Error: ambiguous implicit values:
 both value specificProjection in object App of type App.Projection[App.Specific]{type Project[X] = App.Specific}
 and method adapterProjection in object App of type [S <: App.Subject](implicit p: App.Projection[S]): App.Projection[App.Adapter[S]]{type Project[X] = App.Adapter[p.Project[X]]}
 match expected type App.Projection[_ >: App.Specific <: App.Subject]
  val spec = (new Specific).project["F"]

so the implicit for Projection[Specific] is among candidates and I can't see how the following can be true

The wildcard here is equivalent to Subject and no implicits other than Projection[Subject] will be searched for.

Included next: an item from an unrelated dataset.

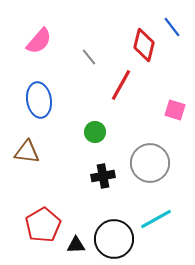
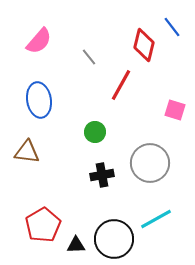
black cross: moved 1 px left, 1 px up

If I make adapterProjection of lower priority than my additional implicit Projection[Specific] then

println(scala.reflect.runtime.universe.reify{
  (new Specific).project["F"]
}.tree)

prints

App.this.ProjectSubject(new App.this.Specific()).project["F".type](App.this.Implicits.specificProjection)

so it's Projection[Specific] that is selected.

Scala 2.13.3.

https://scastie.scala-lang.org/Ts9UOx0aSfWuQJNOoVnSAA

Behavior for your original contravariant Projection (without type type Const) and the first ProjectSubject (with non-existential Projection) is the same.

(My answer in In scala 2.13, how to use implicitly[value singleton type]? can be relevant.)

By the way, with invariant Projection and ProjectionAvailable I don't have to prioritize implicits and Projection[Specific] is selected.

https://scastie.scala-lang.org/nePYqjKGSWm8IRGLmYCwAA

And when I don't define additional implicit Projection[Specific] your approach with existential Projection seems to work, adapterProjection is selected. What's wrong with this behavior?